Hipster triangles, anyone? Robin Carolan’s Tri Angle must be shiniest one around, with the #1 spot on the Billboard list of “Best Indie Labels” and a recent “Record of the Month” from London’s legendary Rough Trade record store (for Balam Acab‘s Wander / Wonder). On August 19, Tri Angle celebrated its first birthday at 103 Harriet, a pretty spacious club in San Francisco. When you think about it, such acclaim and hype sit kind of incongruously with the general “feel” of the music that the label puts out, which could be described as “introverted.” Bedroom producers making heady electronica with influences from hip hop and bass music, and a flavor of Goth – not exactly what you would consider a recipe for world domination. That being said, since England’s Burial got a Mercury Prize nomination in 2008 (his tunes are among the most introverted I’ve ever heard), I may have to take back my words.

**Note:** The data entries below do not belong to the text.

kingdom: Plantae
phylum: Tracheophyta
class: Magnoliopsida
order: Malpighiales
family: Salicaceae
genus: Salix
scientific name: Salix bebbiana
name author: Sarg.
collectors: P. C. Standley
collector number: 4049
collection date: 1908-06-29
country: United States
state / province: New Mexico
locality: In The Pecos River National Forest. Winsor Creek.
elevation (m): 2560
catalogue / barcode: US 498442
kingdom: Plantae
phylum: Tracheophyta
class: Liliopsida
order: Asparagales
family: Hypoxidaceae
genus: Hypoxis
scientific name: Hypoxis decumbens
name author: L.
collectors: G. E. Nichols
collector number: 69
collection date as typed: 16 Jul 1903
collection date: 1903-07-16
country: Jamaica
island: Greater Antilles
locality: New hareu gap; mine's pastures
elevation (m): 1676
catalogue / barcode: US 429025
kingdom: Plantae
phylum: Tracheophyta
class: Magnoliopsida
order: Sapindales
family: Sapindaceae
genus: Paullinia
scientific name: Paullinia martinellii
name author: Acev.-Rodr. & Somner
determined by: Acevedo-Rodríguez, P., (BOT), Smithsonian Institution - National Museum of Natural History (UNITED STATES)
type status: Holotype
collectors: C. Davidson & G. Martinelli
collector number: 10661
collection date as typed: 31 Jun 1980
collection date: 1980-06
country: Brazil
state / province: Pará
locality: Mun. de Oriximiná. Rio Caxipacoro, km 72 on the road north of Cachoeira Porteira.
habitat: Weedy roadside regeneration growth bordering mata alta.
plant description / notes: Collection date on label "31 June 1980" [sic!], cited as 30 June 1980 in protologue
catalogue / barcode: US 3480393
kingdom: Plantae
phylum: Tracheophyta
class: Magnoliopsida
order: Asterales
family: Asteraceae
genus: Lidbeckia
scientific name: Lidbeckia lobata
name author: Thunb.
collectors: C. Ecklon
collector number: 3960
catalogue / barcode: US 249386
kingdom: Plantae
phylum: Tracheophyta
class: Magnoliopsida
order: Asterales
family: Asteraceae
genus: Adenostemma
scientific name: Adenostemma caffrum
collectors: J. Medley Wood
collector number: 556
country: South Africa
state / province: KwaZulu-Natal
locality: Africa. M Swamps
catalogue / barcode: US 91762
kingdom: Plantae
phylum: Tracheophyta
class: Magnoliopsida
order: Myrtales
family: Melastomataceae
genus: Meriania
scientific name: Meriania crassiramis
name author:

White Ring. Photo by Bryan Glosemeyer.

At the Tri Angle party we got to see the critical darling oOoOO, as well as labelmates Babe Rainbow, Water Borders and Clams Casino. There also was Brooklyn duo White Ring and two guys from Cali’s own Wedidit collective: Shlohmo and D33J. The latter played first, seducing the audience with instrumental hip hop as starry-eyed and lovey-dovey as certain strains of trip-hop. One of his tracks was a standout, all sensuous sub-bass with an occasional forceful beat or noisy fragment (a trick inherited from dub producers – the occasionality provides for a more visceral impact).